Exercise directions:
What you return must be the full data, repeated verbatim, with no pictures in it.

Dataset records:
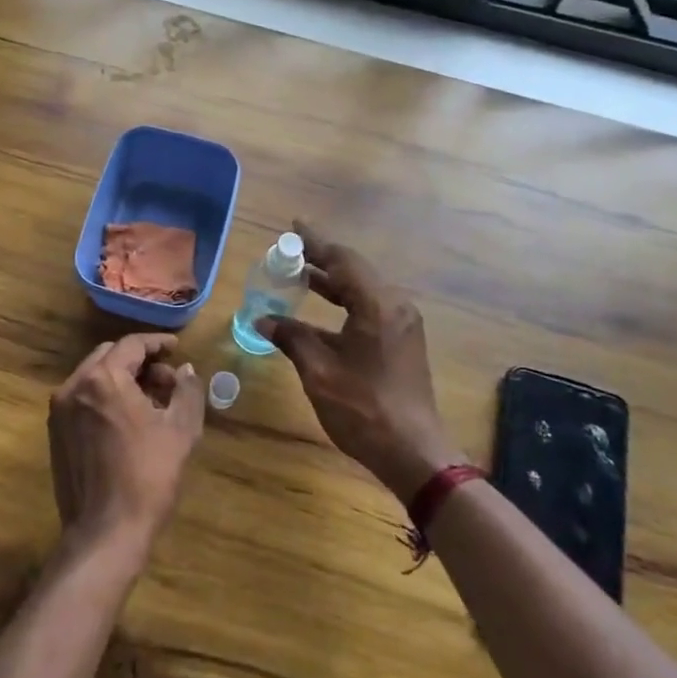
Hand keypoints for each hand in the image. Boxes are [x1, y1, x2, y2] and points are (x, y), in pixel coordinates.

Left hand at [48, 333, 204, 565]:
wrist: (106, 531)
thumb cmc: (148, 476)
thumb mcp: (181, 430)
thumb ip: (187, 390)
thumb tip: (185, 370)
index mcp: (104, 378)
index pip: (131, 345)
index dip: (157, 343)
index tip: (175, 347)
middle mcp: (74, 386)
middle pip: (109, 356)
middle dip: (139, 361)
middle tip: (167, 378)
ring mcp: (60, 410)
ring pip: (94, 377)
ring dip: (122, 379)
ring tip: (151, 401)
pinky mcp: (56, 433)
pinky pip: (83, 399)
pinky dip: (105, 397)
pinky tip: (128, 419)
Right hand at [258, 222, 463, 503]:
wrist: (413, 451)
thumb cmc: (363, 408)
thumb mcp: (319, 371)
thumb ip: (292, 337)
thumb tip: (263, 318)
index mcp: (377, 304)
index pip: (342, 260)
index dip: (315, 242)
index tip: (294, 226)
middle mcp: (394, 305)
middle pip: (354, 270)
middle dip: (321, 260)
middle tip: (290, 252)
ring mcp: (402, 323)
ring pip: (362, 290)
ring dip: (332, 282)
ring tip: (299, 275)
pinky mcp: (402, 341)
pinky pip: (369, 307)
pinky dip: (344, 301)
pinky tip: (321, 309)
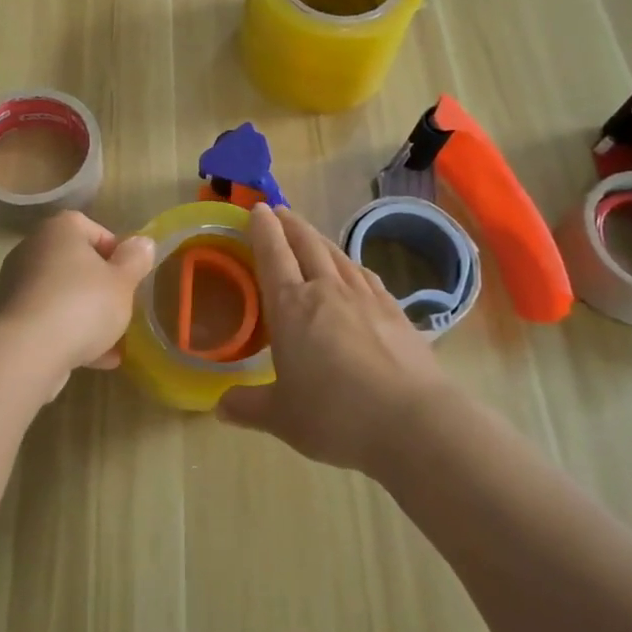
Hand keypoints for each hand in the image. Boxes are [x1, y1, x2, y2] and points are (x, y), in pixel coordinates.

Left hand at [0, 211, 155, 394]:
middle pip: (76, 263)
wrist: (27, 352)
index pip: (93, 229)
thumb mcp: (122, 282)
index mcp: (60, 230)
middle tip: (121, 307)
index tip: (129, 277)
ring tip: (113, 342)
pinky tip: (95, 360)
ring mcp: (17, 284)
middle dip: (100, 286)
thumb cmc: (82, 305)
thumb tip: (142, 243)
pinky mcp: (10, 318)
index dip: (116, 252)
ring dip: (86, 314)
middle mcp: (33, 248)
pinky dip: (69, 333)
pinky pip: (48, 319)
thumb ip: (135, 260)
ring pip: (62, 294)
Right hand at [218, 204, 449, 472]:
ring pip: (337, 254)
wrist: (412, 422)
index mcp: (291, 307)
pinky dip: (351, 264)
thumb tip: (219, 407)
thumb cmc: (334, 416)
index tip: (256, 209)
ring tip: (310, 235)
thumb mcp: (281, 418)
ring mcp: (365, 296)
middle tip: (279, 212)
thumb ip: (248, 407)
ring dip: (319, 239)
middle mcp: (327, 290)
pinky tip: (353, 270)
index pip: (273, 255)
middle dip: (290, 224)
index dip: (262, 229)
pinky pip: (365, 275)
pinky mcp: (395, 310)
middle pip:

Response to the exercise:
Hand keypoints for each hand in the image. Boxes are [x1, y1, x2, y2] and points are (x, y), in pixel coordinates.

Left hand at [48, 333, 204, 565]:
wrist: (106, 531)
thumb cmc: (148, 476)
thumb mcp: (181, 430)
thumb ip: (187, 390)
thumb tip: (185, 370)
index mcp: (104, 378)
index pip: (131, 345)
index dip: (157, 343)
index tip: (175, 347)
middle mcp: (74, 386)
middle pip: (109, 356)
middle dip: (139, 361)
middle tip: (167, 378)
ring mcp: (60, 410)
ring pip: (94, 377)
ring dip: (122, 379)
ring tip: (151, 401)
pinky mcp: (56, 433)
pinky pip: (83, 399)
pinky dip: (105, 397)
pinky tip: (128, 419)
Right hand at [258, 222, 463, 503]:
wrist: (413, 451)
thumb cmc: (363, 408)
thumb mcp: (319, 371)
thumb ip: (292, 337)
thumb tip: (263, 318)
index mcp: (377, 304)
index pip: (342, 260)
index dip: (315, 242)
index tip: (294, 226)
middle mcp: (394, 305)
middle pip: (354, 270)
middle dip: (321, 260)
middle tip: (290, 252)
ring mcp: (402, 323)
ring pip: (362, 290)
ring dip: (332, 282)
ring tip: (299, 275)
pinky mcp: (402, 341)
pinky pip: (369, 307)
pinky dip: (344, 301)
pinky tip: (321, 309)
Hand keypoints for each hand in the image. Boxes are [x1, y1, x2, y2] and points are (x, y), in pixel coordinates.

Left hand at [0, 211, 155, 394]:
middle pip: (76, 263)
wrist: (27, 352)
index pip: (93, 229)
thumb mcp: (122, 282)
index mcp: (60, 230)
middle tip: (121, 307)
index tip: (129, 277)
ring tip: (113, 342)
pinky tip: (95, 360)
ring mcp: (17, 284)
middle dip: (100, 286)
thumb cmc: (82, 305)
thumb tip: (142, 243)
pinky mcp: (10, 318)
index dip: (116, 252)
ring dip: (86, 314)
middle mcp: (33, 248)
pinky dip: (69, 333)
pinky pip: (48, 319)
thumb ip: (135, 260)
ring pip: (62, 294)
Right hand at [218, 204, 449, 472]:
ring pip: (337, 254)
wrist: (412, 422)
index mcp: (291, 307)
pinky dip: (351, 264)
thumb tip: (219, 407)
thumb cmc: (334, 416)
index tip: (256, 209)
ring tip: (310, 235)
thumb mcp: (281, 418)
ring mcp: (365, 296)
middle tip: (279, 212)
thumb ip: (248, 407)
ring dip: (319, 239)
middle mcp: (327, 290)
pinky tip: (353, 270)
index pip: (273, 255)
middle dip: (290, 224)
index dip: (262, 229)
pinky pip: (365, 275)
pinky mcp: (395, 310)
middle pip:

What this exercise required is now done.